I am struggling to let myself write without judging what I'm writing while I write it. I'll get over this bad habit by July 23.
I've got 14 pages of poetry gathered so far for the residency workshops (10 to 15 pages required). I'm going to remove and replace, revise a bit, second guess myself, divide the manuscript in two for the two separate weeks with two different poetry teachers. When I think about the actual, real life process, the sitting in a room with six other poets focusing only on poetry, understanding that poetry is breath and blood and laughter, I smile hugely, can't help it.

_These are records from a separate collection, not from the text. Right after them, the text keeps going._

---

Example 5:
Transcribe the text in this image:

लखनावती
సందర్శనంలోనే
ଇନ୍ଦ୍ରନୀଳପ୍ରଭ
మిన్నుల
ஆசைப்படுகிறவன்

I'm so dreadfully excited that even the nightmares I've been having about money and my not-quite-husband giving me bad financial advice, dreams in which I forget not only my iPod when I leave for the two-week residency, but all of my clothes, waking fears that my work is too personal, not academic enough, not well enough crafted, none of these things can tamp me down.
I'm a fucking trick birthday candle, people, the kind you can't blow out.
I've discovered a small mound of poems that I never revised, never submitted. I'm disappointed that I didn't give them the attention they deserved. One in particular that I used to despise I realize I only despised because of its title.
It's a good poem worth salvaging (especially since it mentions Thomas Merton).
My focus is split in too many parts lately, and I'm desperate for three solid days of me + poetry time, but my current life is what it needs to be, and I love it.
On Twitter, a young man advised me to take up yoga to help with focus. I didn't laugh at him because he's sweet. But yoga doesn't help with the fatal condition of raising a teenager who now strides into my study, sighs, says, "Excited for today."